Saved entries
══════════════════════════════

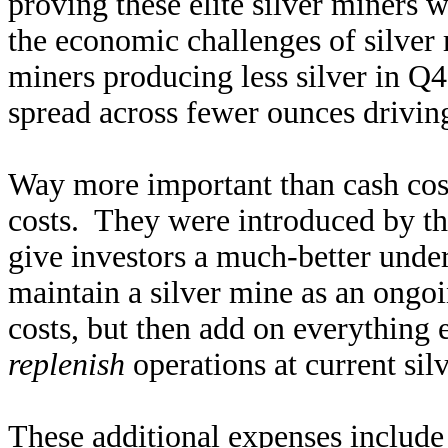
proving these elite silver miners w
the economic challenges of silver
miners producing less silver in Q4
spread across fewer ounces drivin
Way more important than cash costs
costs. They were introduced by t
give investors a much-better under
maintain a silver mine as an ongo
costs, but then add on everything e
replenish
operations at current sil
These additional expenses include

══════════════════════════════

__WORK TO BE COMPLETED__: Only the lines from the one containing "maintain a silver mine as an ongo" through the end of the data above are wanted, both ends included; restate them word for word.

__PROBLEM SOLUTION__:
maintain a silver mine as an ongo
costs, but then add on everything e
replenish
operations at current sil
These additional expenses include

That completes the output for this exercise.